Signatures of Interactions in the Andreev Spectrum of Nanowire Josephson Junctions

Signatures of Interactions in the Andreev Spectrum of Nanowire Josephson Junctions

Article published in Physical Review Letters by F. J. Matute-Cañadas, Sunghun Park and Alfredo Levy Yeyati, members of the Theoretical Condensed Matter Physics Department and IFIMAC researchers.

This joint experimental and theoretical work provides evidence of Coulomb interactions in Josephson weak links, revealed by the splitting of certain degeneracies in the transition lines between different many-body configurations of Andreev levels, which are discrete, subgap, fermionic states localized in the junction that carry supercurrent.

When the length of the weak link is comparable with the superconducting coherence length, several Andreev levels appear inside the gap. In addition, in the presence of spin-orbit coupling, they spin split for nearly all values of the phase difference between each superconducting lead, an experimental knob that is controlled by a magnetic flux through the loop where the junction is embedded. This is the situation that has been explored in this work by the Quantronique laboratory in Saclay using hybrid InAs nanowire junctions grown in Copenhagen. The measurement technique consists in applying microwaves at a variable frequency and then probing a resonator coupled to the junction.

Two kinds of transitions are expected: single quasiparticle transitions in which one trapped quasiparticle is excited from one Andreev level to a higher one, and pair transitions in which two quasiparticles are created in two different Andreev levels. In the latter case, when each quasiparticle goes to a different pair of Andreev states, the four possible associated configurations fully split in all phase differences due to interaction.

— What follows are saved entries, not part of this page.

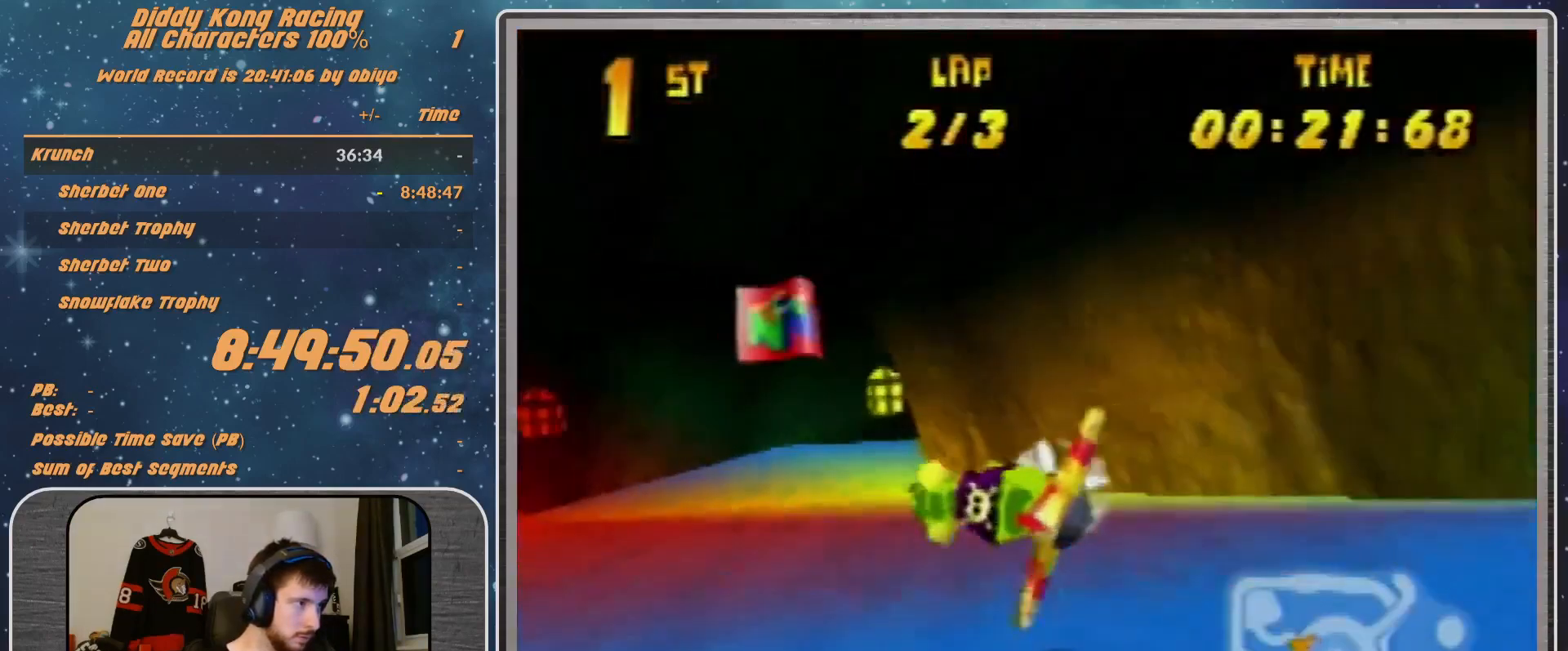
{"buttons": ["R1"], "left_stick": "right", "events": [[167, "left_stick", "center"], [300, "left_stick", "right"]]}
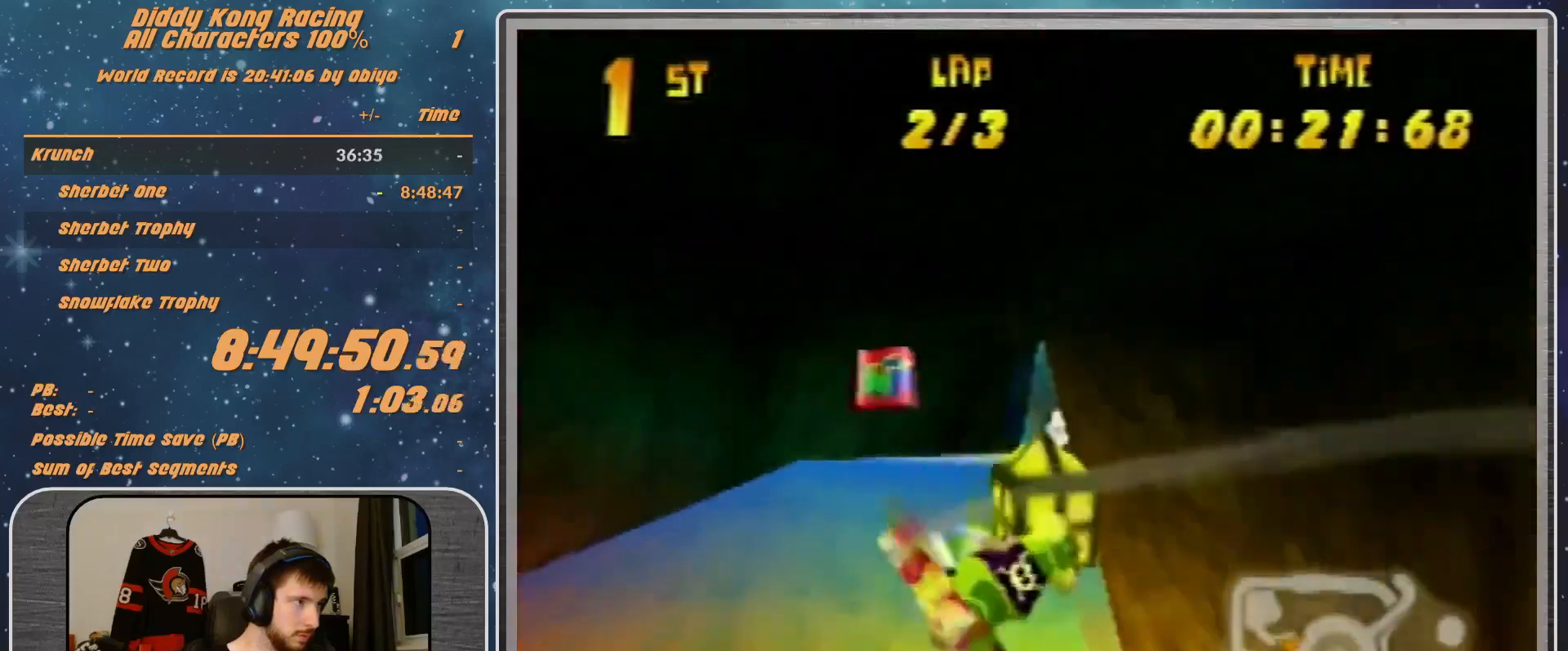
{"buttons": ["R1"], "left_stick": "right", "events": [[167, "B", "down"], [233, "B", "up"]]}
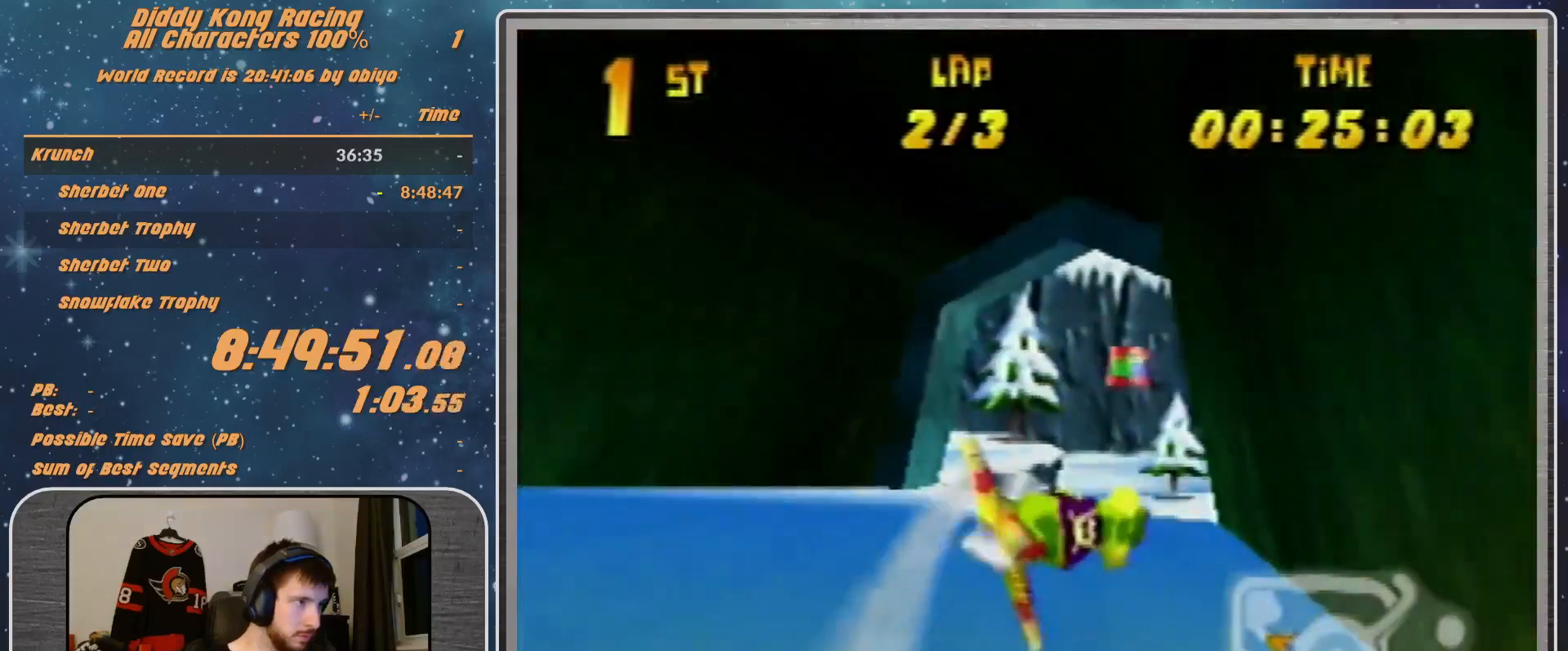
{"buttons": [], "left_stick": "right", "events": [[200, "B", "down"], [500, "B", "up"], [500, "R1", "up"]]}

This splitting is reminiscent of a singlet-triplet arrangement, where the triplet is additionally split by the strong spin-orbit coupling, resulting in a rich structure that is qualitatively reproduced with the model calculations.

These findings improve our understanding of quasiparticle excitations in hybrid devices, which are promising candidates for applications in quantum computing, and thus are relevant for the development of either Andreev or Majorana based qubits in these systems. [Full article]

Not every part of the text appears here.